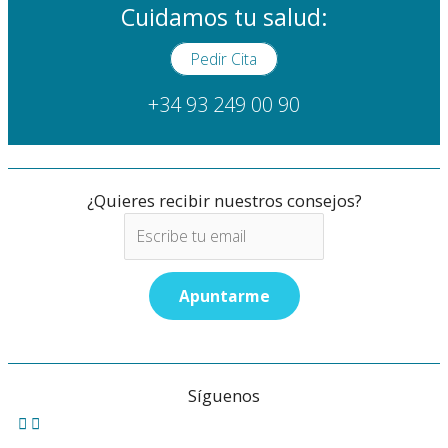
Cuidamos tu salud:
Pedir Cita
+34 93 249 00 90
¿Quieres recibir nuestros consejos?
Síguenos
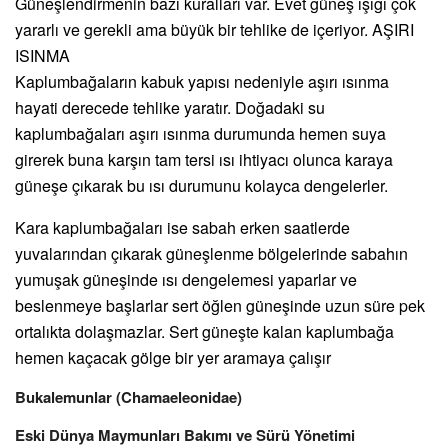
Güneşlendirmenin bazı kuralları var. Evet güneş ışığı çok
yararlı ve gerekli ama büyük bir tehlike de içeriyor. AŞIRI
ISINMA
Kaplumbağaların kabuk yapısı nedeniyle aşırı ısınma
hayati derecede tehlike yaratır. Doğadaki su
kaplumbağaları aşırı ısınma durumunda hemen suya
girerek buna karşın tam tersi ısı ihtiyacı olunca karaya
güneşe çıkarak bu ısı durumunu kolayca dengelerler.
Kara kaplumbağaları ise sabah erken saatlerde
yuvalarından çıkarak güneşlenme bölgelerinde sabahın
yumuşak güneşinde ısı dengelemesi yaparlar ve
beslenmeye başlarlar sert öğlen güneşinde uzun süre pek
ortalıkta dolaşmazlar. Sert güneşte kalan kaplumbağa
hemen kaçacak gölge bir yer aramaya çalışır
Bukalemunlar (Chamaeleonidae)
Eski Dünya Maymunları Bakımı ve Sürü Yönetimi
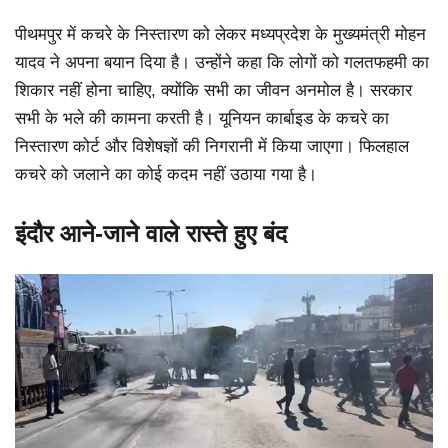
पीथमपुर में कचरे के निस्तारण को लेकर मध्यप्रदेश के मुख्यमंत्री मोहन
यादव ने अपना बयान दिया है। उन्होंने कहा कि लोगों को गलतफहमी का
शिकार नहीं होना चाहिए, क्योंकि सभी का जीवन अनमोल है। सरकार
सभी के भले की कामना करती है। यूनियन कार्बाइड के कचरे का
निस्तारण कोर्ट और विशेषज्ञों की निगरानी में किया जाएगा। फिलहाल
कचरे को जलाने का कोई कदम नहीं उठाया गया है।
इंदौर आने-जाने वाले रास्ते हुए बंद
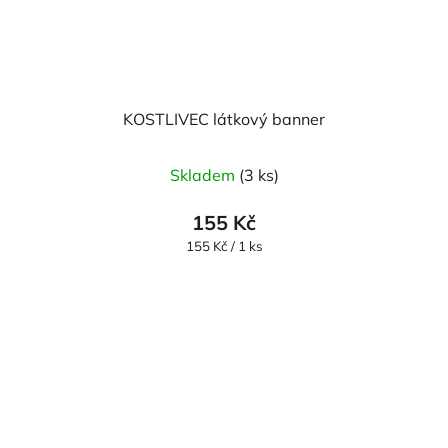
KOSTLIVEC látkový banner
Skladem
(3 ks)
155 Kč
Měrná
155 Kč / 1 ks
cena:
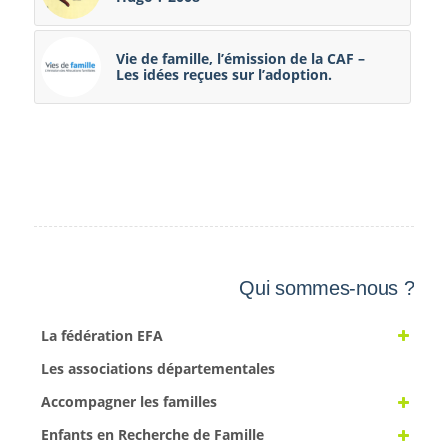
Vie de famille, l’émission de la CAF –
Les idées reçues sur l’adoption.
Qui sommes-nous ?
La fédération EFA
Les associations départementales
Accompagner les familles
Enfants en Recherche de Famille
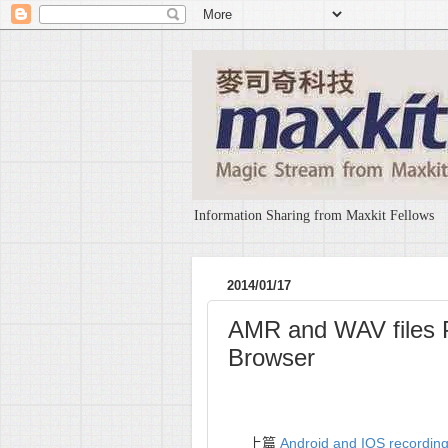
Information Sharing from Maxkit Fellows
2014/01/17
AMR and WAV files P
Browser
上篇
Android and IOS recording 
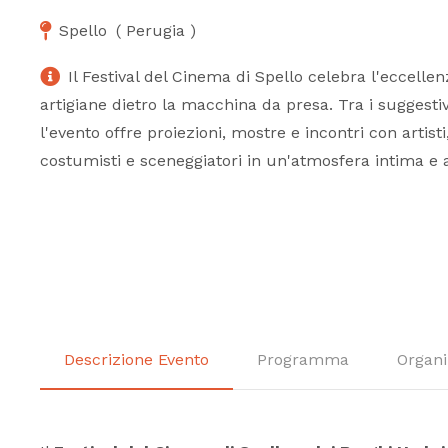
Spello
(
Perugia
)
Il Festival del Cinema di Spello celebra l'eccellen
artigiane dietro la macchina da presa. Tra i suggesti
l'evento offre proiezioni, mostre e incontri con artisti
costumisti e sceneggiatori in un'atmosfera intima e 
Descrizione Evento
Programma
Organi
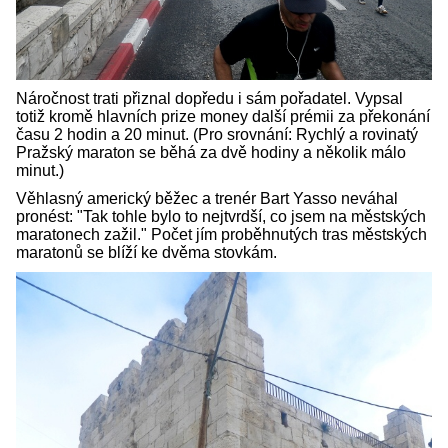
Náročnost trati přiznal dopředu i sám pořadatel. Vypsal
totiž kromě hlavních prize money další prémii za překonání
času 2 hodin a 20 minut. (Pro srovnání: Rychlý a rovinatý
Pražský maraton se běhá za dvě hodiny a několik málo
minut.)
Věhlasný americký běžec a trenér Bart Yasso neváhal
pronést: "Tak tohle bylo to nejtvrdší, co jsem na městských
maratonech zažil." Počet jím proběhnutých tras městských
maratonů se blíží ke dvěma stovkám.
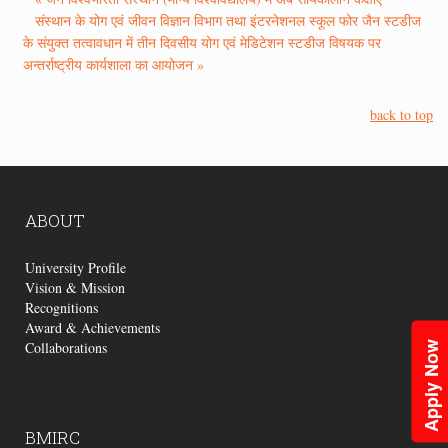
संस्थान के योग एवं जीवन विज्ञान विभाग तथा इंटरनेशनल स्कूल फोर जैन स्टडीज
के संयुक्त तत्वावधान में तीन दिवसीय योग एवं मेडिटेशन स्टडीज विषयक पर
अन्तर्राष्ट्रीय कार्यशाला का आयोजन »
back to top
ABOUT
University Profile
Vision & Mission
Recognitions
Award & Achievements
Collaborations
Apply Now
BMIRC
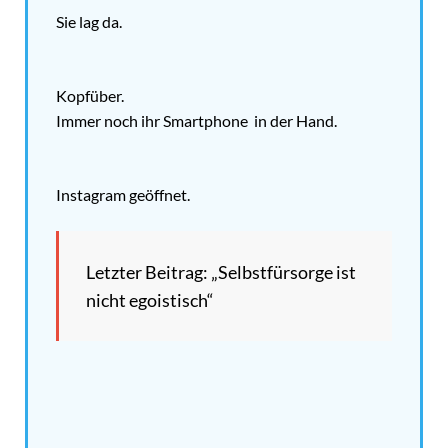
Sie lag da.
Kopfüber.
Immer noch ihr Smartphone in der Hand.
Instagram geöffnet.
Letzter Beitrag: „Selbstfürsorge ist
nicht egoistisch“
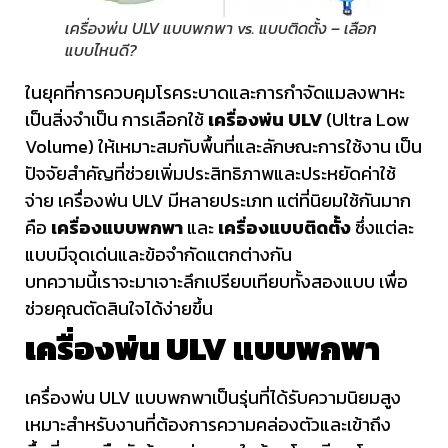
เครื่องพ่น ULV แบบพกพา vs. แบบติดตั้ง – เลือก
แบบไหนดี?
ในยุคที่การควบคุมโรคระบาดและการกำจัดแมลงพาหะ
เป็นสิ่งจำเป็น การเลือกใช้
เครื่องพ่น ULV
(Ultra Low
Volume) ให้เหมาะสมกับพื้นที่และลักษณะการใช้งาน เป็น
ปัจจัยสำคัญที่ช่วยเพิ่มประสิทธิภาพและประหยัดค่าใช้
จ่าย เครื่องพ่น ULV มีหลายประเภท แต่ที่นิยมใช้กันมาก
คือ
เครื่องแบบพกพา
และ
เครื่องแบบติดตั้ง
ซึ่งแต่ละ
แบบมีจุดเด่นและข้อจำกัดแตกต่างกัน
บทความนี้เราจะมาเจาะลึกเปรียบเทียบทั้งสองแบบ เพื่อ
ช่วยคุณตัดสินใจได้ง่ายขึ้น
เครื่องพ่น ULV แบบพกพา
เครื่องพ่น ULV แบบพกพาเป็นรุ่นที่ได้รับความนิยมสูง
เหมาะสำหรับงานที่ต้องการความคล่องตัวและเข้าถึง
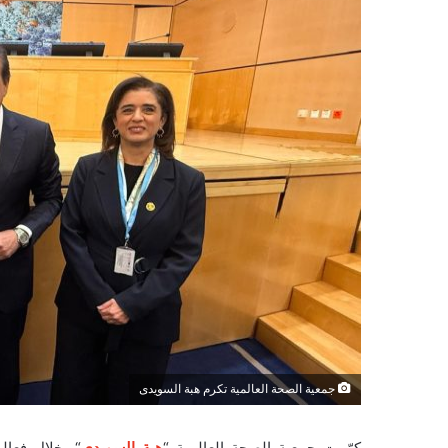
جمعية الصحة العالمية تكرم هبة السويدى
كرّمت جمعية الصحة العالمية “
هبة
السويدي
“، خلال فعال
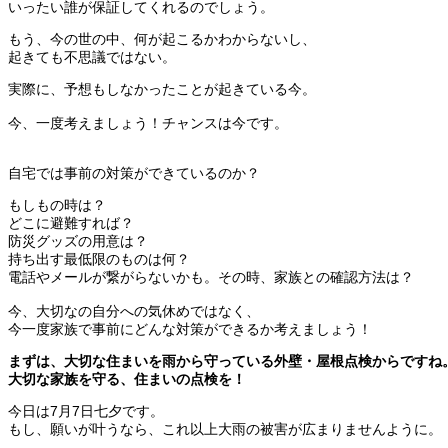
いったい誰が保証してくれるのでしょう。
もう、今の世の中、何が起こるかわからないし、
起きても不思議ではない。
実際に、予想もしなかったことが起きている今。
今、一度考えましょう！チャンスは今です。
自宅では事前の対策ができているのか？
もしもの時は？
どこに避難すれば？
防災グッズの用意は？
持ち出す最低限のものは何？
電話やメールが繋がらないかも。その時、家族との確認方法は？
今、大切なの自分への気休めではなく、
今一度家族で事前にどんな対策ができるか考えましょう！
まずは、大切な住まいを雨から守っている外壁・屋根点検からですね
大切な家族を守る、住まいの点検を！
今日は7月7日七夕です。
もし、願いが叶うなら、これ以上大雨の被害が広まりませんように。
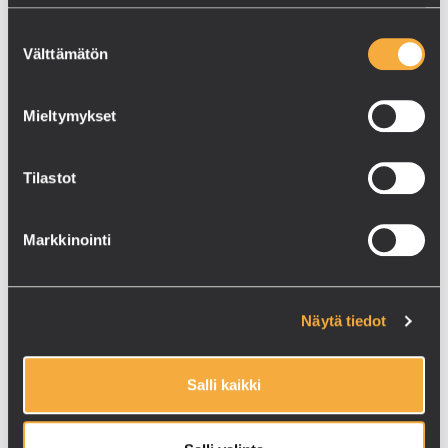
Suostumuksen
Välttämätön
valinta
Mieltymykset
Tilastot
OTA YHTEYTTÄ
MYYNTI
Markkinointi
010 504 7611
ASIAKASPALVELU
010 504 7610
KÄYNTIOSOITE
Kiertotie 10-12
Näytä tiedot
PL 44 34801 Virrat
LASKUTUSOSOITTEET
Salli kaikki
VERKKOLASKUT
Verkkolaskuosoite:
Y-tunnus:
003717407026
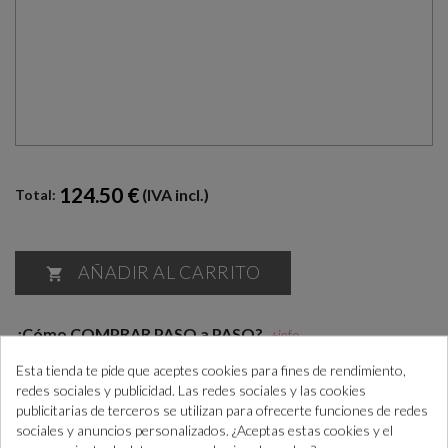
124.50 €
(IVA incl.)
Total:
AÑADIR AL CARRITO

¿Cómo COMPRAR PASO a PASO?
+info
“Si las necesitas antes consúltanos para ayudarte”
Esta tienda te pide que aceptes cookies para fines de rendimiento,
redes sociales y publicidad. Las redes sociales y las cookies
publicitarias de terceros se utilizan para ofrecerte funciones de redes
sociales y anuncios personalizados. ¿Aceptas estas cookies y el
Realiza el pedido
En máx. 7 días
Confirma el
En máx. 14 días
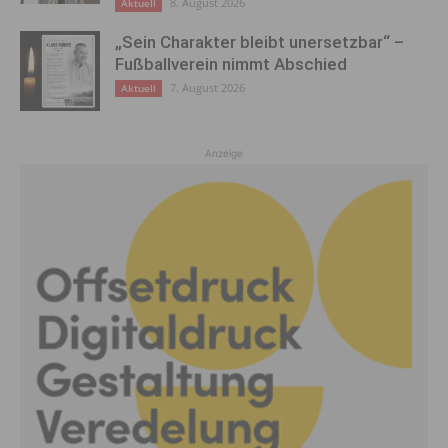
8. August 2026
Aktuell
„Sein Charakter bleibt unersetzbar“ –
Fußballverein nimmt Abschied
7. August 2026
Aktuell
Anzeige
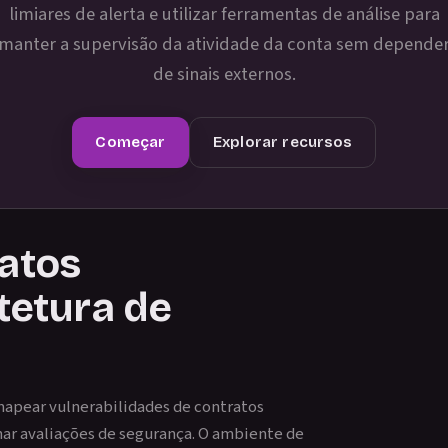
limiares de alerta e utilizar ferramentas de análise para
manter a supervisão da atividade da conta sem depende
de sinais externos.
Começar
Explorar recursos
ratos
itetura de
apear vulnerabilidades de contratos
enar avaliações de segurança. O ambiente de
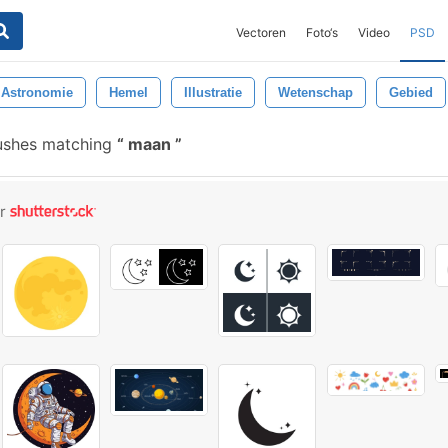
Vectoren
Foto‘s
Video
PSD
Astronomie
Hemel
Illustratie
Wetenschap
Gebied
ushes matching
maan
or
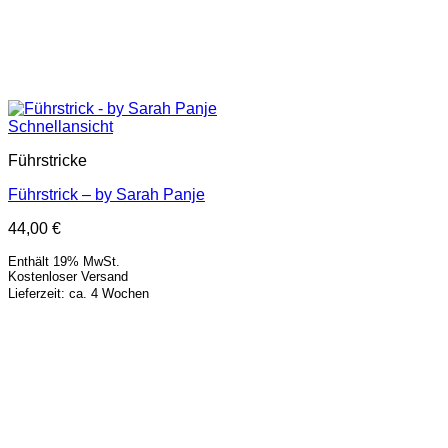
Schnellansicht
Führstricke
Führstrick – by Sarah Panje
44,00
€
Enthält 19% MwSt.
Kostenloser Versand
Lieferzeit: ca. 4 Wochen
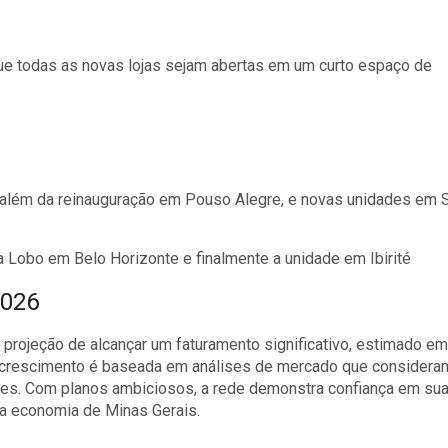
e todas as novas lojas sejam abertas em um curto espaço de
 além da reinauguração em Pouso Alegre, e novas unidades em 
a Lobo em Belo Horizonte e finalmente a unidade em Ibirité
2026
 projeção de alcançar um faturamento significativo, estimado em
e crescimento é baseada em análises de mercado que considera
tes. Com planos ambiciosos, a rede demonstra confiança em su
na economia de Minas Gerais.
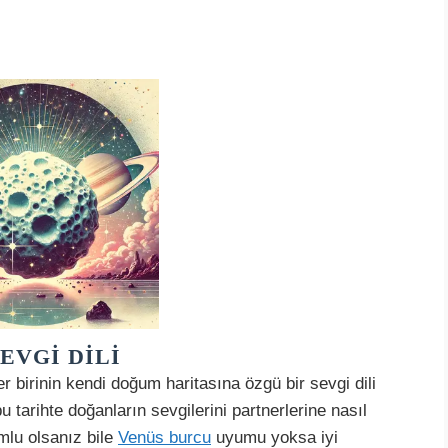
EVGI DILI
 birinin kendi doğum haritasına özgü bir sevgi dili
u tarihte doğanların sevgilerini partnerlerine nasıl
mlu olsanız bile
Venüs burcu
uyumu yoksa iyi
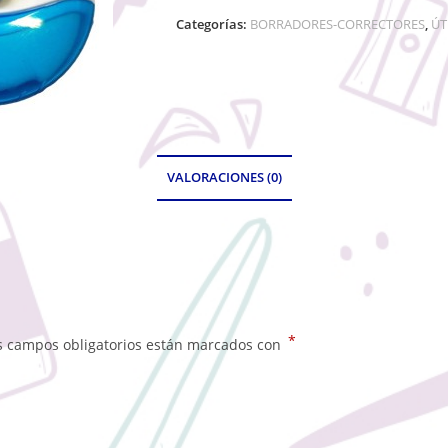
Categorías:
BORRADORES-CORRECTORES
,
ÚT
VALORACIONES (0)
*
s campos obligatorios están marcados con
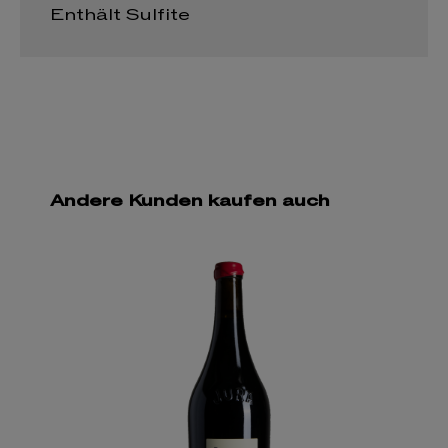
Enthält Sulfite
Andere Kunden kaufen auch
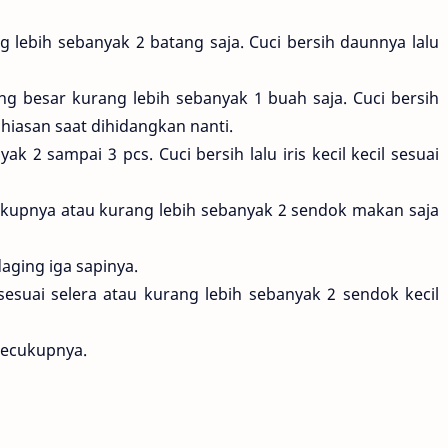
lebih sebanyak 2 batang saja. Cuci bersih daunnya lalu
 besar kurang lebih sebanyak 1 buah saja. Cuci bersih
 hiasan saat dihidangkan nanti.
k 2 sampai 3 pcs. Cuci bersih lalu iris kecil kecil sesuai
kupnya atau kurang lebih sebanyak 2 sendok makan saja
aging iga sapinya.
suai selera atau kurang lebih sebanyak 2 sendok kecil
secukupnya.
══════════════════════════════
#### The problem
Look through the entries above; copy each line where the string "novas" appears.

#### Answer to this problem
e todas as novas lojas sejam abertas em um curto espaço de
 além da reinauguração em Pouso Alegre, e novas unidades em 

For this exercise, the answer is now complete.